• REQUEST: Reproduce verbatim the portion of the items that begins with the line containing "Rusdi Hartono, Senin (7/6/2021)." and ends with the line containing "Berita Terkait", including both of those lines.
● ● ● ● ●
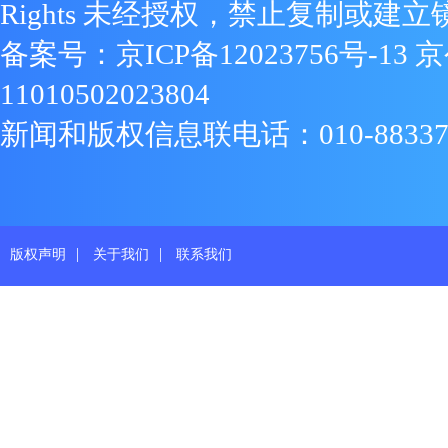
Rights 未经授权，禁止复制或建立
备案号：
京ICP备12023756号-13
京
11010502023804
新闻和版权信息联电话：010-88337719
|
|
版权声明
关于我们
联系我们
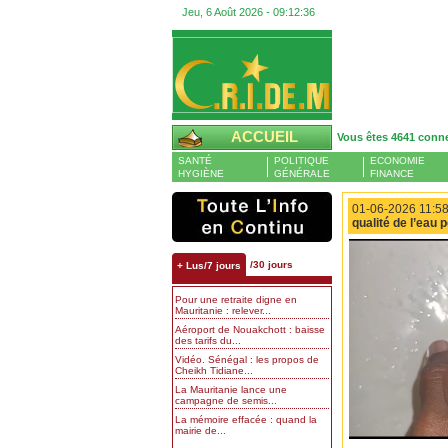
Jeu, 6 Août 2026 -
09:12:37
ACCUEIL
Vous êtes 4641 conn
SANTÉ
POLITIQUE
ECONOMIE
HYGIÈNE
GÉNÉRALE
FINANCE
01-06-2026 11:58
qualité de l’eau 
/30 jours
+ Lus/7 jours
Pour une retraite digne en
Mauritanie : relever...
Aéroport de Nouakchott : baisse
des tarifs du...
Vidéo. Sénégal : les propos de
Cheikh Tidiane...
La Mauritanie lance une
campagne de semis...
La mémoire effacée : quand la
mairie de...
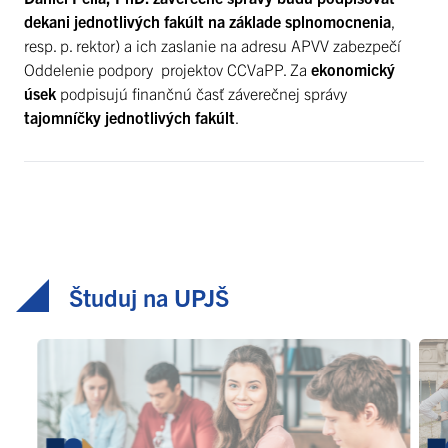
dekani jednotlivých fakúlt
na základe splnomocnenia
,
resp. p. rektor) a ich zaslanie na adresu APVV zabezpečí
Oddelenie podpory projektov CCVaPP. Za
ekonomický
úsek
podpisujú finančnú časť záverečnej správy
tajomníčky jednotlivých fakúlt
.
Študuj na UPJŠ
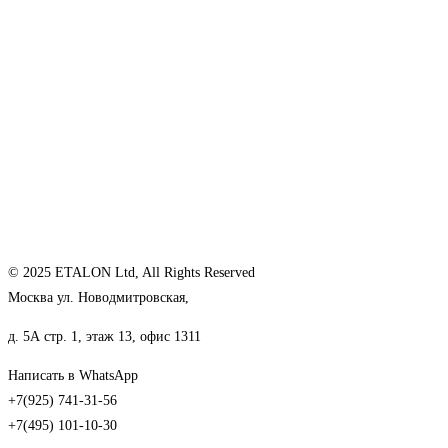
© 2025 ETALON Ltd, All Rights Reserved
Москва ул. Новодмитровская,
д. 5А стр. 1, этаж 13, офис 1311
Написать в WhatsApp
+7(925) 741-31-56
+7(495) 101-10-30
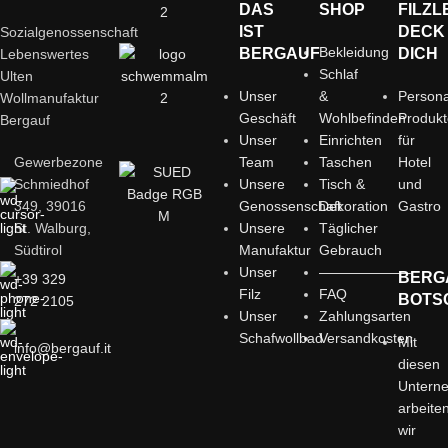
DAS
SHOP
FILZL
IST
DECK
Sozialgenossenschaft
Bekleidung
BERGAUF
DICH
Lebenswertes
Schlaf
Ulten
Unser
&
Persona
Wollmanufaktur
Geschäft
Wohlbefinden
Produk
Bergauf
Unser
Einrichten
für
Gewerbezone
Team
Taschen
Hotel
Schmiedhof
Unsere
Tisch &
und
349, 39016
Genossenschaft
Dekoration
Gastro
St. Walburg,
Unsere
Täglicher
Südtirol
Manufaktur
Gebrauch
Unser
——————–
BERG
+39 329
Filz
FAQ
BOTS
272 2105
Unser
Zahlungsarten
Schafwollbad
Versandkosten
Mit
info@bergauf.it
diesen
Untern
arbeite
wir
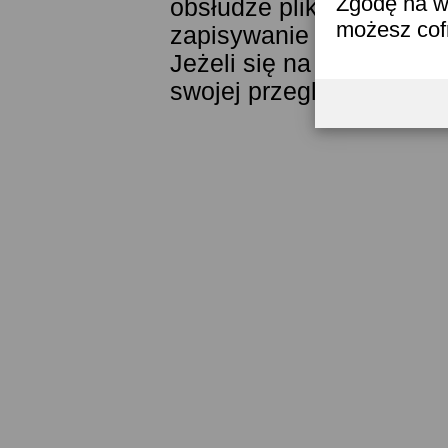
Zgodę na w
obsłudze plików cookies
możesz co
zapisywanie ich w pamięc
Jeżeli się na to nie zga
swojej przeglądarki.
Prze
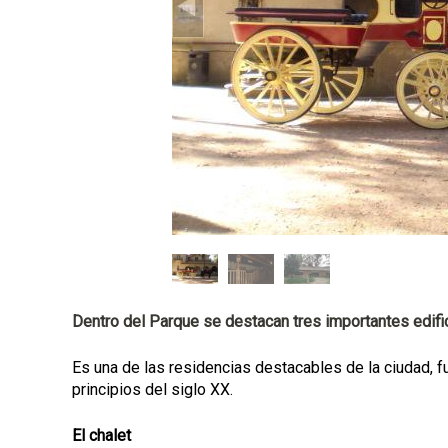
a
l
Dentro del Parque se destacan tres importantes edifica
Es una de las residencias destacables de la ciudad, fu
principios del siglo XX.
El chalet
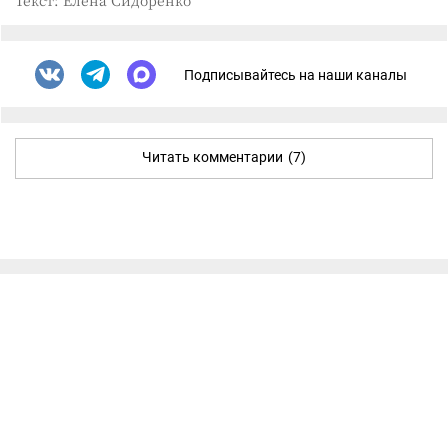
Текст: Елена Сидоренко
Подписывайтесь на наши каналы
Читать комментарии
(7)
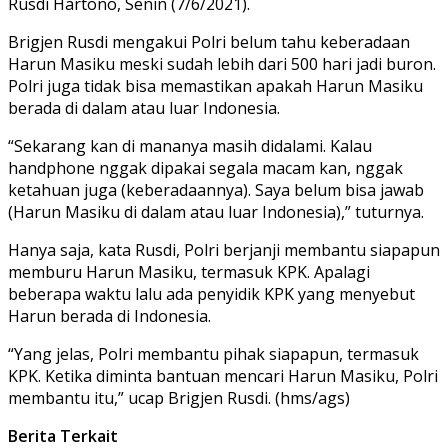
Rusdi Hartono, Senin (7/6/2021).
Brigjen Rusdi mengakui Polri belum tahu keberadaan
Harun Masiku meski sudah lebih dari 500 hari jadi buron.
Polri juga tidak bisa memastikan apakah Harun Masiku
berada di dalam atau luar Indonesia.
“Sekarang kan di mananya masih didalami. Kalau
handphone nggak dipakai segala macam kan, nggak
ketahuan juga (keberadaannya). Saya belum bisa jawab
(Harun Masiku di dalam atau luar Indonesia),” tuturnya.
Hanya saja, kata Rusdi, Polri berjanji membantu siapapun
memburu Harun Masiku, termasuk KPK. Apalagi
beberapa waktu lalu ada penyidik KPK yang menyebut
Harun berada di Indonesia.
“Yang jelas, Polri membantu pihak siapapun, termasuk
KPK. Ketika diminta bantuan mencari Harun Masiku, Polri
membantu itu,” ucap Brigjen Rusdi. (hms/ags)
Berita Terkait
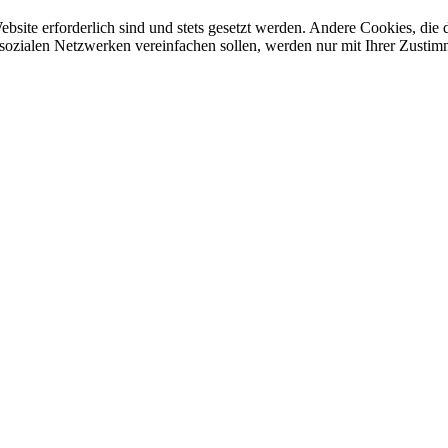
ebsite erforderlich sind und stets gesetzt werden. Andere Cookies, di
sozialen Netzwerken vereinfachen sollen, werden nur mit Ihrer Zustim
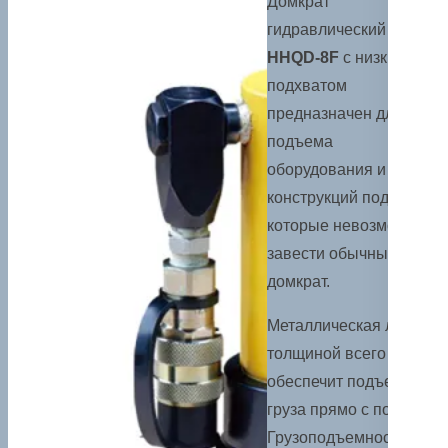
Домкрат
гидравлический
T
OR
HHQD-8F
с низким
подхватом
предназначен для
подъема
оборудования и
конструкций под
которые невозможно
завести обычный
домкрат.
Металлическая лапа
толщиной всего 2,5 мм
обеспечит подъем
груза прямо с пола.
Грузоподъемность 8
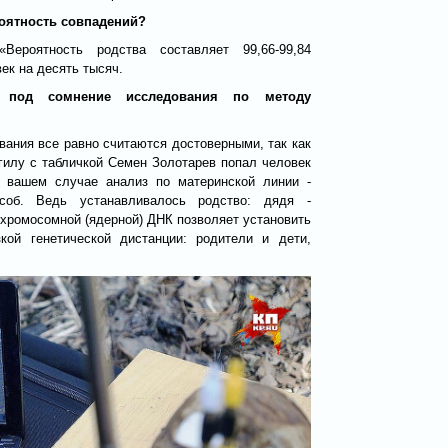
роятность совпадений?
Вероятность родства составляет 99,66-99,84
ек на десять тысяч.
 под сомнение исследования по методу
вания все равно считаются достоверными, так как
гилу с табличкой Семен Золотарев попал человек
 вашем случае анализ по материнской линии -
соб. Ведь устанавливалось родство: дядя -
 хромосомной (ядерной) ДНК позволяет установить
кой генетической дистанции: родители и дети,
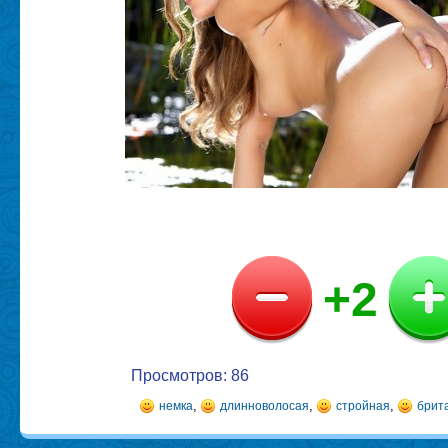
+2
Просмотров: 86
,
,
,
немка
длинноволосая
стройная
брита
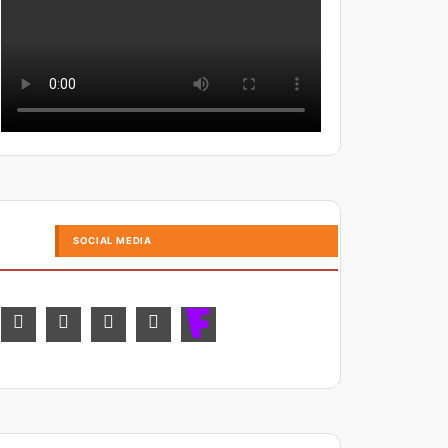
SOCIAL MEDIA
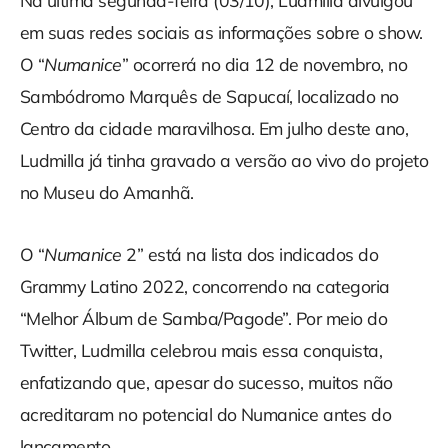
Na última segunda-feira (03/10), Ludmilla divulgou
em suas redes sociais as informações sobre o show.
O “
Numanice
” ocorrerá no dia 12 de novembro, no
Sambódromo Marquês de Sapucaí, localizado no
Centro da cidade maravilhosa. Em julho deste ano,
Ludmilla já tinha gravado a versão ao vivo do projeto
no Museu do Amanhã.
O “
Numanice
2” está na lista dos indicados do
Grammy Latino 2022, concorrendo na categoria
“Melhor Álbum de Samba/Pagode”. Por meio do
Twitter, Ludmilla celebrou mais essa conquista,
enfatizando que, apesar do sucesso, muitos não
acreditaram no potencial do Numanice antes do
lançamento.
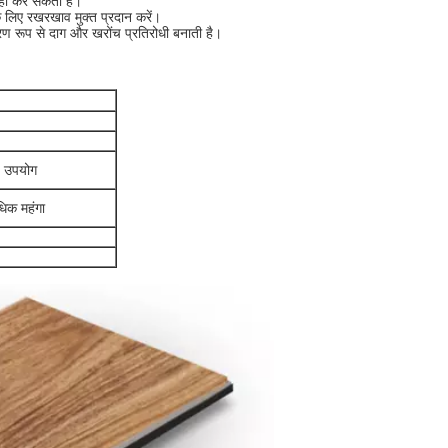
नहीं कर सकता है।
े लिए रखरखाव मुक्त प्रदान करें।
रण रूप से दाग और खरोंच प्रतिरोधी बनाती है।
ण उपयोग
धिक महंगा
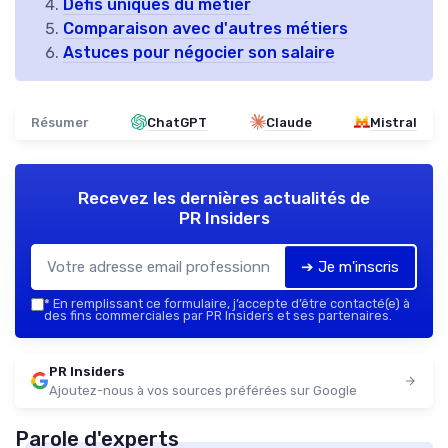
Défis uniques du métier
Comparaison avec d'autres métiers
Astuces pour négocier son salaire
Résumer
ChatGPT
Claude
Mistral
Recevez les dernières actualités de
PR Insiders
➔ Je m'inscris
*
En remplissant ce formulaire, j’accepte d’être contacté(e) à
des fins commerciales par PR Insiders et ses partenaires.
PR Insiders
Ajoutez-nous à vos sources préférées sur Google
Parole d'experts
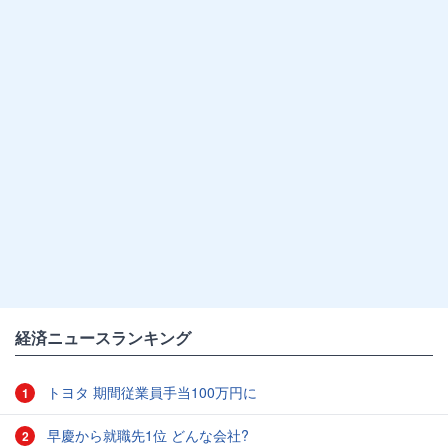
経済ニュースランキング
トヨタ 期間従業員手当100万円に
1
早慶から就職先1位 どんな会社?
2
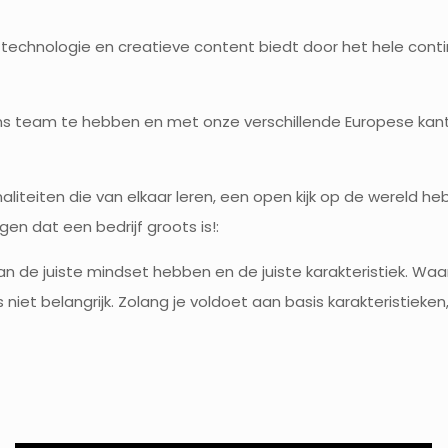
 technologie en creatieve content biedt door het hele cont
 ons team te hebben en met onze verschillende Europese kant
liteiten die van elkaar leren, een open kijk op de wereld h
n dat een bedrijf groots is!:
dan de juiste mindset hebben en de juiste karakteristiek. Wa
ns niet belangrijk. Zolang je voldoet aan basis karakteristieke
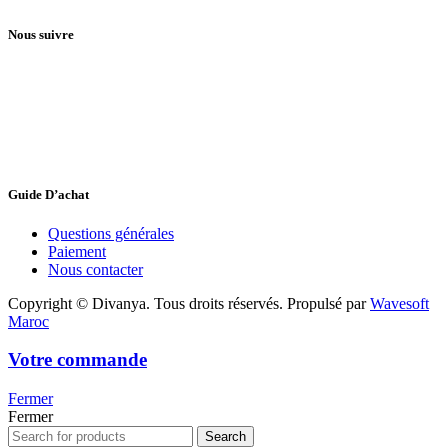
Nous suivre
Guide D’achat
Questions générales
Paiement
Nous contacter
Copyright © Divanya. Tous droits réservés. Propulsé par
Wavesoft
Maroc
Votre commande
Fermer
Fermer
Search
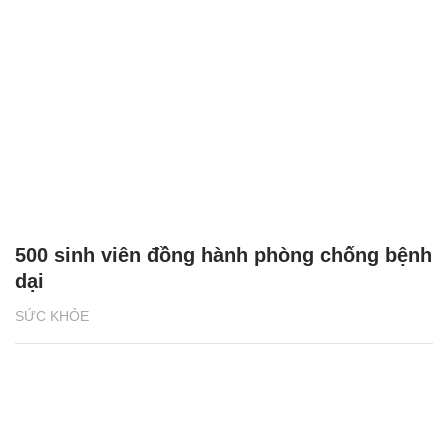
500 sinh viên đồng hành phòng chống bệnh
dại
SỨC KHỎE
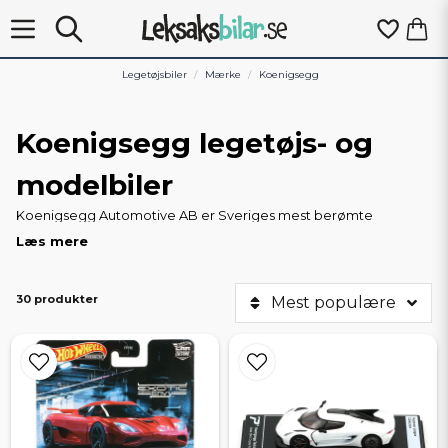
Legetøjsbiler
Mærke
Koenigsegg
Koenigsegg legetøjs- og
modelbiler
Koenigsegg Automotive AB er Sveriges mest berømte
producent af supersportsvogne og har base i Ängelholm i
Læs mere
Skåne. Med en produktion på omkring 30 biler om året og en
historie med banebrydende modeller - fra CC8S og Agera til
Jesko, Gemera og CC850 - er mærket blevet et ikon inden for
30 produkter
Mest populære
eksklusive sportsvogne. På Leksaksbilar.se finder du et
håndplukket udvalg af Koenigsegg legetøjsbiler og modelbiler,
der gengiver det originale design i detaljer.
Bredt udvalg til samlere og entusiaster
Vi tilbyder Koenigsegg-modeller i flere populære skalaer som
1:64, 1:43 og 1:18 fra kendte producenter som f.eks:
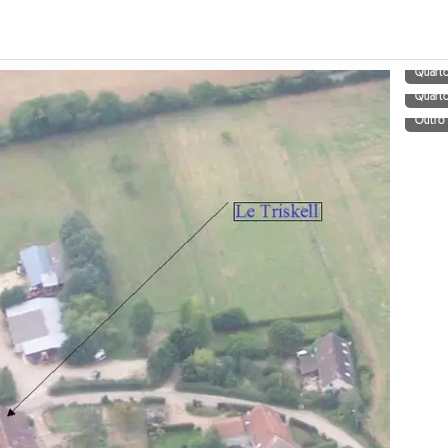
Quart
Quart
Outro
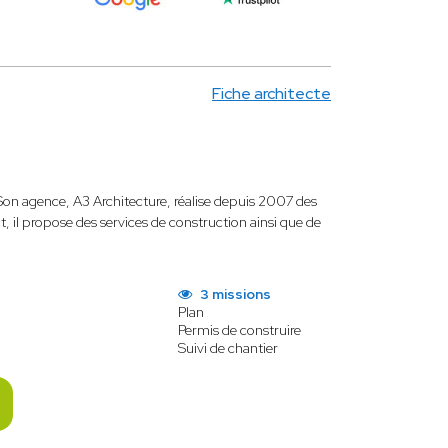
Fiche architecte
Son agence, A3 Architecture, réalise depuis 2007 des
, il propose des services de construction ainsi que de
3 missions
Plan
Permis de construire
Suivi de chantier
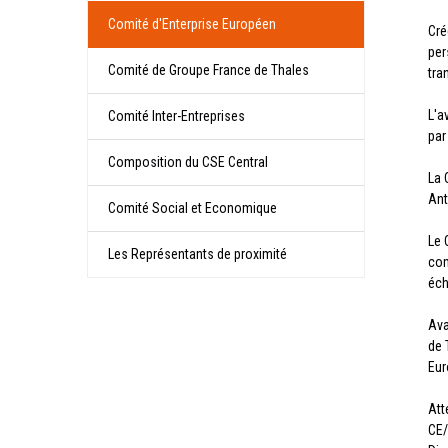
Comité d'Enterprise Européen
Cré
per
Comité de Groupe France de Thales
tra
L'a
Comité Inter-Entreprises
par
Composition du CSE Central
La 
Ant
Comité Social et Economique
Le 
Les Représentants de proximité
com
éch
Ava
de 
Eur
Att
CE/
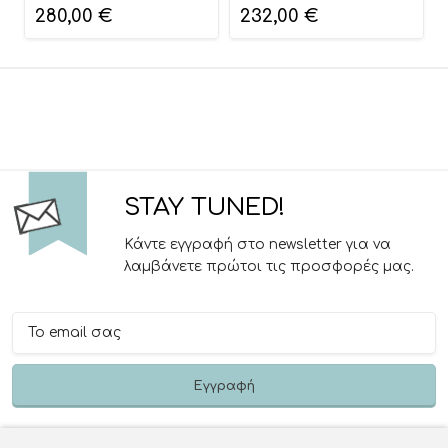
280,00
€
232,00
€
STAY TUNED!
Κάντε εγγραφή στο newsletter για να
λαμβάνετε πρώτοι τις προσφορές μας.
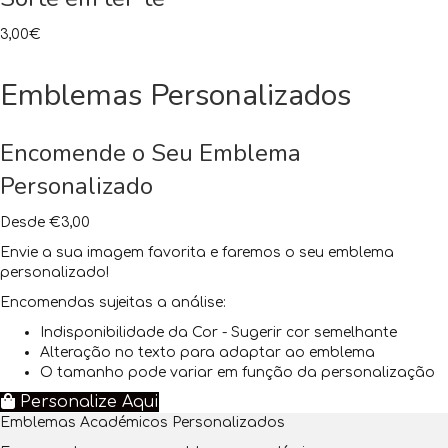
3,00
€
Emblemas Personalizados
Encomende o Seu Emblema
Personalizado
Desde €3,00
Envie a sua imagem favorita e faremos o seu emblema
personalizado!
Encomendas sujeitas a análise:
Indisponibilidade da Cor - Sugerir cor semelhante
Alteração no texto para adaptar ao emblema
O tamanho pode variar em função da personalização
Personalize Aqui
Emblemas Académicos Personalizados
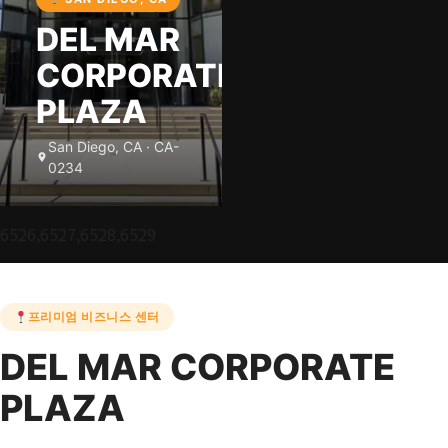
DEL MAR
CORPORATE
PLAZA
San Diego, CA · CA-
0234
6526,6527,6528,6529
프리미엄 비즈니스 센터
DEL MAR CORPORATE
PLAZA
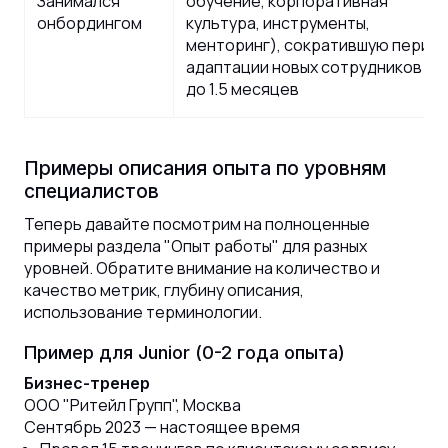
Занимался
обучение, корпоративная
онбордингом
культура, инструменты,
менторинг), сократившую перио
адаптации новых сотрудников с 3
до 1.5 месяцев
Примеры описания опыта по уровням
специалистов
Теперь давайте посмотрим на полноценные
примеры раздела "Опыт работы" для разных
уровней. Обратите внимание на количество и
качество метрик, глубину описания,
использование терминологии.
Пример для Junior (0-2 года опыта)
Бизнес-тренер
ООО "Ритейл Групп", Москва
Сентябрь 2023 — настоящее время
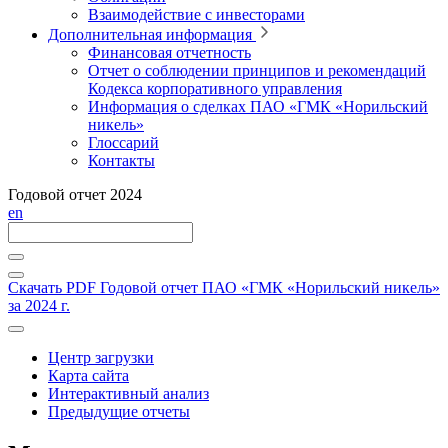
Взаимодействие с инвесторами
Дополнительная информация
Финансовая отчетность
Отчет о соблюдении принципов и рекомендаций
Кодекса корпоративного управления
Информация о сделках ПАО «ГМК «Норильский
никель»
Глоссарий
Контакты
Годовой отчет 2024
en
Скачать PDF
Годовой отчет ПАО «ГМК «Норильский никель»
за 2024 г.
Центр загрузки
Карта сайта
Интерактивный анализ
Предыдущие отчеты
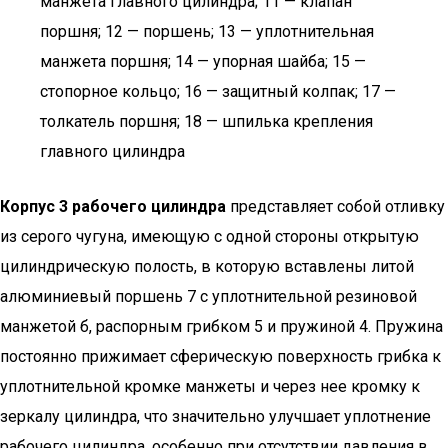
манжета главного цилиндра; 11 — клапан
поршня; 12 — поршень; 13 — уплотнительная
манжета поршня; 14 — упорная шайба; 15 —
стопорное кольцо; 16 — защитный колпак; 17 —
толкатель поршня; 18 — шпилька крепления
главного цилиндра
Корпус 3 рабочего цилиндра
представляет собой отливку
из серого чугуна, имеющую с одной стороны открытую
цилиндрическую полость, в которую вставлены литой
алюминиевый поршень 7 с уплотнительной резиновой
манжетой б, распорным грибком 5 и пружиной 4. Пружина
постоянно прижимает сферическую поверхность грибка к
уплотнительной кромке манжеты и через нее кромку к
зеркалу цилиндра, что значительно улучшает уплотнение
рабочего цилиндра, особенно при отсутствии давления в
● ● ● ● ●
• ANSWER TO THIS EXERCISE:
Rusdi Hartono, Senin (7/6/2021).
Brigjen Rusdi mengakui Polri belum tahu keberadaan
Harun Masiku meski sudah lebih dari 500 hari jadi buron.
Polri juga tidak bisa memastikan apakah Harun Masiku
berada di dalam atau luar Indonesia.
“Sekarang kan di mananya masih didalami. Kalau
handphone nggak dipakai segala macam kan, nggak
ketahuan juga (keberadaannya). Saya belum bisa jawab
(Harun Masiku di dalam atau luar Indonesia),” tuturnya.
Hanya saja, kata Rusdi, Polri berjanji membantu siapapun
memburu Harun Masiku, termasuk KPK. Apalagi
beberapa waktu lalu ada penyidik KPK yang menyebut
Harun berada di Indonesia.
“Yang jelas, Polri membantu pihak siapapun, termasuk
KPK. Ketika diminta bantuan mencari Harun Masiku, Polri
membantu itu,” ucap Brigjen Rusdi. (hms/ags)
Berita Terkait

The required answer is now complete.